Could you give the data from its first line through the line containing "3: (28, 182)", inclusive, as a Markdown table with the columns Row and Line, one row per line, leaving out blank lines?

━━━━━ SOURCE DATA

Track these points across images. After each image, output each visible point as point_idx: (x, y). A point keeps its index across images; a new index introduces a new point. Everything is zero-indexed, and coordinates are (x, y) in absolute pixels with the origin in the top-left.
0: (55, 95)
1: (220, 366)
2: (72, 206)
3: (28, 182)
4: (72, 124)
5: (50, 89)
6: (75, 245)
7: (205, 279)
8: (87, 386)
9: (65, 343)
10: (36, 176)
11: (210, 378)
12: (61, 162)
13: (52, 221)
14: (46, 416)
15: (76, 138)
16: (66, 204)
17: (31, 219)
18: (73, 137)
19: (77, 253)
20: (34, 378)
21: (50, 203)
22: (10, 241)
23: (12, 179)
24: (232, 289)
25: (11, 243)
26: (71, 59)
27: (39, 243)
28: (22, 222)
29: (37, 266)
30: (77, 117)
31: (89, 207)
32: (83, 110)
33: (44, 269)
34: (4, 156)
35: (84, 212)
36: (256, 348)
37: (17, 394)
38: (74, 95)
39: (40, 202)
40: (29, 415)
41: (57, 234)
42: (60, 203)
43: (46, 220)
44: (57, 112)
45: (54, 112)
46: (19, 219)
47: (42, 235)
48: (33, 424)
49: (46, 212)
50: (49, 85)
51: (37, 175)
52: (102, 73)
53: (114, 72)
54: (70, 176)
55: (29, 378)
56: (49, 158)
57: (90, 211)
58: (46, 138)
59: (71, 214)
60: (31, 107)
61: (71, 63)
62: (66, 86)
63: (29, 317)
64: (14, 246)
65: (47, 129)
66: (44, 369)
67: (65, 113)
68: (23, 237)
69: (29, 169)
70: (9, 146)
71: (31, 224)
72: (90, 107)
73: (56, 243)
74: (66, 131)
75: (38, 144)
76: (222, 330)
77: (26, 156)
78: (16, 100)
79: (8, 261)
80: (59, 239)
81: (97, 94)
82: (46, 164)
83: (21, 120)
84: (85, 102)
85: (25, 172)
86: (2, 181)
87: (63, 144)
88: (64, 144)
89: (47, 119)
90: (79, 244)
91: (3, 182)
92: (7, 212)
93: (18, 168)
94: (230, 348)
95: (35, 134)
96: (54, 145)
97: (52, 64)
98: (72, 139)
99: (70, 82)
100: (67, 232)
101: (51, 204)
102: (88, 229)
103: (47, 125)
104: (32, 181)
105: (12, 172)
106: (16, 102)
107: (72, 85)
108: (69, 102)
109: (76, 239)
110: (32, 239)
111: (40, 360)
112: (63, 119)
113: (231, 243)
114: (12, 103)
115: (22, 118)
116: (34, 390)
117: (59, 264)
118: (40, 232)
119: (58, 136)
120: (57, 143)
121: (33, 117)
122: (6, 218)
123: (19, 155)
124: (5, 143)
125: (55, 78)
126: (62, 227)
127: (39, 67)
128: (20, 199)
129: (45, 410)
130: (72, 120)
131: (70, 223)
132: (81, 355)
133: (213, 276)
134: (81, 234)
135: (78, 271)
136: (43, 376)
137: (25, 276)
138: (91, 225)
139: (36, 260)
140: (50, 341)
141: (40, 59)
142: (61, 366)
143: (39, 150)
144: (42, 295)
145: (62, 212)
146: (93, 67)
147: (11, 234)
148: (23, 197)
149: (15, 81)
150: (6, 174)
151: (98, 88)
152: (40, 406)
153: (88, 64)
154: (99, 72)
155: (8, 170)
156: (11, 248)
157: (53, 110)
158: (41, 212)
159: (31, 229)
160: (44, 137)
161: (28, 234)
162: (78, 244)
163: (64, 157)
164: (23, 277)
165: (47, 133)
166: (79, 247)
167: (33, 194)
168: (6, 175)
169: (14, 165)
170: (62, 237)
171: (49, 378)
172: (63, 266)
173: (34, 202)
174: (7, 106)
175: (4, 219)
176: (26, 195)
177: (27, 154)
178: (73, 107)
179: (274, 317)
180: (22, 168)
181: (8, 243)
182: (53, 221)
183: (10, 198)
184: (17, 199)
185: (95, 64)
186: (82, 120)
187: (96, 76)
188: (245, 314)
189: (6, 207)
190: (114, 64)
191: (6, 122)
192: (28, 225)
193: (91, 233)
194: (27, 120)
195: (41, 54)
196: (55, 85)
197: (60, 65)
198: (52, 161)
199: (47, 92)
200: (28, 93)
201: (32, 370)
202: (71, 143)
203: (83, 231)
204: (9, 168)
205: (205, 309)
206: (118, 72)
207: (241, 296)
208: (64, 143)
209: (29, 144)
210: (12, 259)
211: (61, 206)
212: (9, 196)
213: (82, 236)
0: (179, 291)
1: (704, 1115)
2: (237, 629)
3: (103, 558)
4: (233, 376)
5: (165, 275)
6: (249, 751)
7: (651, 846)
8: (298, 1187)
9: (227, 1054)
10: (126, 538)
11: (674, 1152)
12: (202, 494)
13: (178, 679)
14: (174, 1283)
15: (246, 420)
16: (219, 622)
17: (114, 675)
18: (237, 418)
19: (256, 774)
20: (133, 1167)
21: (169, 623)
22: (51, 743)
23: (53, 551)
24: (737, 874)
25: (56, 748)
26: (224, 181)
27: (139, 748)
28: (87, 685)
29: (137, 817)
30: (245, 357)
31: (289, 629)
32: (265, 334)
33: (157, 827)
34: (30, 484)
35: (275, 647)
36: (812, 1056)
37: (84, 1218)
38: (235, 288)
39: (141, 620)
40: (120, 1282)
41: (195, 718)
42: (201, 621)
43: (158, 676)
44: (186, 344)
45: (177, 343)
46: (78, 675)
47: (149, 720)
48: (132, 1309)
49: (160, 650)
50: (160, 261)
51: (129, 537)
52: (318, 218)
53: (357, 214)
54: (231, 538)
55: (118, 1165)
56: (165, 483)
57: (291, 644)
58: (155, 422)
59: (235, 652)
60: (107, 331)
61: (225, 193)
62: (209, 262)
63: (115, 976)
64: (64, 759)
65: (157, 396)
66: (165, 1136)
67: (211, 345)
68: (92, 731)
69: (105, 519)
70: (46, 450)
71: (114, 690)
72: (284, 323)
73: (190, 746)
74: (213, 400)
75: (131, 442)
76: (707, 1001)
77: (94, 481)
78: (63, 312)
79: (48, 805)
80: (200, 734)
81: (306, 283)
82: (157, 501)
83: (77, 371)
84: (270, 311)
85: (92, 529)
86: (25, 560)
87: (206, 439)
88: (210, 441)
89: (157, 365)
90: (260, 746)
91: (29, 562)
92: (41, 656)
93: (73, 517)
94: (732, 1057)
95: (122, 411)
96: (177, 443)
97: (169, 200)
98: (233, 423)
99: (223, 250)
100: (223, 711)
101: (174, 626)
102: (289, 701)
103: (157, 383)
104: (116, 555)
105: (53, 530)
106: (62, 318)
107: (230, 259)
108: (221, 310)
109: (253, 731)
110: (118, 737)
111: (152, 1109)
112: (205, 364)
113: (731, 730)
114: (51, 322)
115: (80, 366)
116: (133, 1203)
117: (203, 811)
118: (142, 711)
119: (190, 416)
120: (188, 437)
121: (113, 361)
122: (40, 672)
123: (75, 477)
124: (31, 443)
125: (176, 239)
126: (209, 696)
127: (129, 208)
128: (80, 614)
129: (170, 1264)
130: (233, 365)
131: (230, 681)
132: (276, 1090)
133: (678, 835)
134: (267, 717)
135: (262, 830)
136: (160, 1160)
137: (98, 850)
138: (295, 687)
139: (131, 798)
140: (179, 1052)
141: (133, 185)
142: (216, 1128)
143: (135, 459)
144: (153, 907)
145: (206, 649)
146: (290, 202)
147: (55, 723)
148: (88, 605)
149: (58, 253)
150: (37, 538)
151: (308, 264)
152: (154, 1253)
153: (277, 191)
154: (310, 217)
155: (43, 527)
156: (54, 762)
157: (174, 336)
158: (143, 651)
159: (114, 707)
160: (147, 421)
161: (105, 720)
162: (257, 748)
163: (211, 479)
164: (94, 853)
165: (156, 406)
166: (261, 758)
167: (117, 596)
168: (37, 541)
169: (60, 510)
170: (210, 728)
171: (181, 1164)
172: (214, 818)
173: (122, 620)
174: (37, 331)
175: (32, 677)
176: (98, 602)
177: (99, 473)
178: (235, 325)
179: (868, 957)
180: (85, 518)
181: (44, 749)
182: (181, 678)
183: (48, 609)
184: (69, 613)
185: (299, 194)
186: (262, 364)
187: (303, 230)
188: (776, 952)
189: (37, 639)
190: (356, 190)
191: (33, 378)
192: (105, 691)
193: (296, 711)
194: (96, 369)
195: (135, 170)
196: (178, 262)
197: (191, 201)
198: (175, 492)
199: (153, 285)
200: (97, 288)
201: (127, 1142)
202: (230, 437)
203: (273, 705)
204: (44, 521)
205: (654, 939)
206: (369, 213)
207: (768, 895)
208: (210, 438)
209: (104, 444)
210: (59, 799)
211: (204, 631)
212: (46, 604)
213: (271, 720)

━━━━━━━━━━

YOUR SOLUTION:
| Row | Line |
|---|---|
| 1 | Track these points across images. After each image, output each visible point as point_idx: (x, y). A point keeps its index across images; a new index introduces a new point. Everything is zero-indexed, and coordinates are (x, y) in absolute pixels with the origin in the top-left. |
| 2 | 0: (55, 95) |
| 3 | 1: (220, 366) |
| 4 | 2: (72, 206) |
| 5 | 3: (28, 182) |